Может быть, хорошим критиком явился бы и тот, кто объяснил бы нам произведение, перевел бы его и объяснил нам его смысл, как Тибоде[10], мне кажется, сделал это, давая толкование поэзии Малларме и Валери[11]. Я говорил, что критик-—это тот, у кого есть память; соответственно, он должен сказать нам, ново ли произведение. Если оно ново, то это значит, что оно уникально и что ценность его состоит в его новизне. Произведение должно быть ново, и при этом оно должно быть правдиво. Может быть, в дальнейшем нам удастся немного поговорить о смысле этой правдивости. Эта правдивость является просто-напросто выражением глубинной искренности художника. Большая или меньшая ценность произведения зависит, таким образом, только от заключенного в нем большего или меньшего богатства, от большей или меньшей сложности внутреннего мира этого появившегося на свет нового существа—произведения. Произведение всегда приходит вслед за многими другими произведениями.

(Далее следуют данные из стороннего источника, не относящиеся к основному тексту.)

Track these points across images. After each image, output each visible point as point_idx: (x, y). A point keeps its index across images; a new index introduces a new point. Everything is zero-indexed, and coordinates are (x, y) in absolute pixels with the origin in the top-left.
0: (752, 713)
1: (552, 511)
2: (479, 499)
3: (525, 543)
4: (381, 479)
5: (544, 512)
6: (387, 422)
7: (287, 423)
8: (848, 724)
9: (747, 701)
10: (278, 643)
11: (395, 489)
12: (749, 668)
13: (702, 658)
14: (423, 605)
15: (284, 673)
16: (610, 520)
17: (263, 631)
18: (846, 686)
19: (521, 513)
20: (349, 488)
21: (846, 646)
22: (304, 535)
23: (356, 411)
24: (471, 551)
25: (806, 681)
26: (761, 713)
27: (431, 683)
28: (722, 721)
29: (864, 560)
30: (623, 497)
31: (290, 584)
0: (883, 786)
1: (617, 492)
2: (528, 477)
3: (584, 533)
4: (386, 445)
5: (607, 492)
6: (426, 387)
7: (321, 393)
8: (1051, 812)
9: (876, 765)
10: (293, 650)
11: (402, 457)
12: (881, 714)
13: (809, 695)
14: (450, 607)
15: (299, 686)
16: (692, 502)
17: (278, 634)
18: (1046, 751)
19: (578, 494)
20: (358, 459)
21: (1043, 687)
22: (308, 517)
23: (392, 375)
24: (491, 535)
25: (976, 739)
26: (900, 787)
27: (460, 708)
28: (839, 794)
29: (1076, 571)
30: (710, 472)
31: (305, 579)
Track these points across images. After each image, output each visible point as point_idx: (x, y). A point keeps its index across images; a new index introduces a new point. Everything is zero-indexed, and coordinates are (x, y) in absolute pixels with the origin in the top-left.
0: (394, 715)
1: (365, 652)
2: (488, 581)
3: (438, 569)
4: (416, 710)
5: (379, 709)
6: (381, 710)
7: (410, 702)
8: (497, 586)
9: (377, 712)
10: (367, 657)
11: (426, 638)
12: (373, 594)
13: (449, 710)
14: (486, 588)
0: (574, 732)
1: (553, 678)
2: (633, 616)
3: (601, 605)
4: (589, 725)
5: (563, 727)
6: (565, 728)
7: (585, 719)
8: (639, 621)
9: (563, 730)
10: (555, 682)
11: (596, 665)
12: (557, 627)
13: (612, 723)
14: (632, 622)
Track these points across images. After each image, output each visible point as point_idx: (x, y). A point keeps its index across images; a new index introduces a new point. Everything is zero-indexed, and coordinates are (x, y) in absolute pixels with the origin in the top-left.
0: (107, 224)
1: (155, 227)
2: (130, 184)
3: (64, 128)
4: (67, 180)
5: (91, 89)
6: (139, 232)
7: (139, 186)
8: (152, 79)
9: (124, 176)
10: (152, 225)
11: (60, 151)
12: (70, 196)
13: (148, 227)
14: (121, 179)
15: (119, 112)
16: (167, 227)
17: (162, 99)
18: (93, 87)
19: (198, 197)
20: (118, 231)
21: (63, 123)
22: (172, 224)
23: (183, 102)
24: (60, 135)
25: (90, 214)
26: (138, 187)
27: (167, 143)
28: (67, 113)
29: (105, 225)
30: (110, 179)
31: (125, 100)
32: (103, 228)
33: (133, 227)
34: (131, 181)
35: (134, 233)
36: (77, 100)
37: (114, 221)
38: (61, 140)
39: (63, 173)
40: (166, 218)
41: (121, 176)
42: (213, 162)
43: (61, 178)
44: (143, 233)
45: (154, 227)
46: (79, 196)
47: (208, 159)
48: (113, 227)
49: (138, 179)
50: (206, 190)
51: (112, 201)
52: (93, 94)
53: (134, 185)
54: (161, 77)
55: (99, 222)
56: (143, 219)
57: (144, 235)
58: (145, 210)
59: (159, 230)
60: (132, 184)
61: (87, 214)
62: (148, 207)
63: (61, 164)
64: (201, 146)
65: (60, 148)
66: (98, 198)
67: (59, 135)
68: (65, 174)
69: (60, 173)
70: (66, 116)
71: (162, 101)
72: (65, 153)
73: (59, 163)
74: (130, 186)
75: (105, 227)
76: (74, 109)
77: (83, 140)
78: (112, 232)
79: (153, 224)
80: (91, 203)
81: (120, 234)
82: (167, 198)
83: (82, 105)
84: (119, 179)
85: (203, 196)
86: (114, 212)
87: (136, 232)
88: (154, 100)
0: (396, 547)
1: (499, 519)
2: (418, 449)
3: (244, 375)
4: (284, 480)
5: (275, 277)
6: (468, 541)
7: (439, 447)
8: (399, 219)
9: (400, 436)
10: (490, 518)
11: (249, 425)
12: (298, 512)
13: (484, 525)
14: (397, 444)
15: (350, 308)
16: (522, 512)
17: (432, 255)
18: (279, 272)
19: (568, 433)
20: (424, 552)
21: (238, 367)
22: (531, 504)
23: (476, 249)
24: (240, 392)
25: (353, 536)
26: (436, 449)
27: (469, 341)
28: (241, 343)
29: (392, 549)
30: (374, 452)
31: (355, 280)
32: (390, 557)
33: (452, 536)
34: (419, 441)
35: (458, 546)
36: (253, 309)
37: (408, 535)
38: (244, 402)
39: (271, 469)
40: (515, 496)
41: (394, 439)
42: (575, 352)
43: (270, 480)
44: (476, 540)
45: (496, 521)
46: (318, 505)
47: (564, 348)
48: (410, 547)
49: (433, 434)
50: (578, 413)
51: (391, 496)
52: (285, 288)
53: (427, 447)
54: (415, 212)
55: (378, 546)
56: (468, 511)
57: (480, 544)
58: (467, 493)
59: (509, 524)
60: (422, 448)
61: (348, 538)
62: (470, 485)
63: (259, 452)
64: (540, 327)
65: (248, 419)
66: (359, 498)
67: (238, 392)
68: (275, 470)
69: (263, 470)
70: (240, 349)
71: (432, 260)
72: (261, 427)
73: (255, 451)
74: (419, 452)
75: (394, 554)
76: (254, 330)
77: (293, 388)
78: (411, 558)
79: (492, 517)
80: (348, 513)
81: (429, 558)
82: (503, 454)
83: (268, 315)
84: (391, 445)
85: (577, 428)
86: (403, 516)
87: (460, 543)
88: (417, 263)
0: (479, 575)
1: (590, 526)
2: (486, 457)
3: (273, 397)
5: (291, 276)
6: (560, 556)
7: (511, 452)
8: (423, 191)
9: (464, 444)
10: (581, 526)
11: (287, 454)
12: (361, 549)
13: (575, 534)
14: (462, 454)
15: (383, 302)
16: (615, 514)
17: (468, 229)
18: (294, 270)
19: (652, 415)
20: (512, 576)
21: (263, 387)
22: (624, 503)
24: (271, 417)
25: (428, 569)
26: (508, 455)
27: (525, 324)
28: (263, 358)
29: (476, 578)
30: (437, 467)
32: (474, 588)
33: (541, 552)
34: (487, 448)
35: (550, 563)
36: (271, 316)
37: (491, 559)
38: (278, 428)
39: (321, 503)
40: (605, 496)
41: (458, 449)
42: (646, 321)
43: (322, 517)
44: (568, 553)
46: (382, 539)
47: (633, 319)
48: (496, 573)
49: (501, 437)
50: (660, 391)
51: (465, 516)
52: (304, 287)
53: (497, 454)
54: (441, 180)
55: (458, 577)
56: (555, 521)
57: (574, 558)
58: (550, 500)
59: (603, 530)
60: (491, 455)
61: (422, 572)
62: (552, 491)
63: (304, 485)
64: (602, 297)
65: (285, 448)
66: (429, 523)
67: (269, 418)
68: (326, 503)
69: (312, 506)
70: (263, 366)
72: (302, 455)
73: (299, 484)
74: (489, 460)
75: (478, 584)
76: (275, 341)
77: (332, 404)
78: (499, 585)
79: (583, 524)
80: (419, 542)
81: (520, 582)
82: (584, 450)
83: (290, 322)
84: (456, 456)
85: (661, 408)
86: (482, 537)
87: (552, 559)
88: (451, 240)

Мы знаем это. Это говорит всего лишь о том, что оно обладает наследственностью, что оно дитя своих родителей, но отнюдь не повторяет своих родителей.

На самом же деле все происходит иначе, так как критика—это практически смесь всего, она часто является всем, но только не критикой; исходя из своей субъективности, выражая свою субъективность, художник объективизирует себя; выйдя из него, став неким внешним предметом, произведение обретает собственное существование. Автор, думая, что он сохранил все в себе, на самом деле освобождается от самого себя. А вот критики, претендующие на полную или частичную объективность, напротив, чаще всего выражают лишь свое субъективное мнение.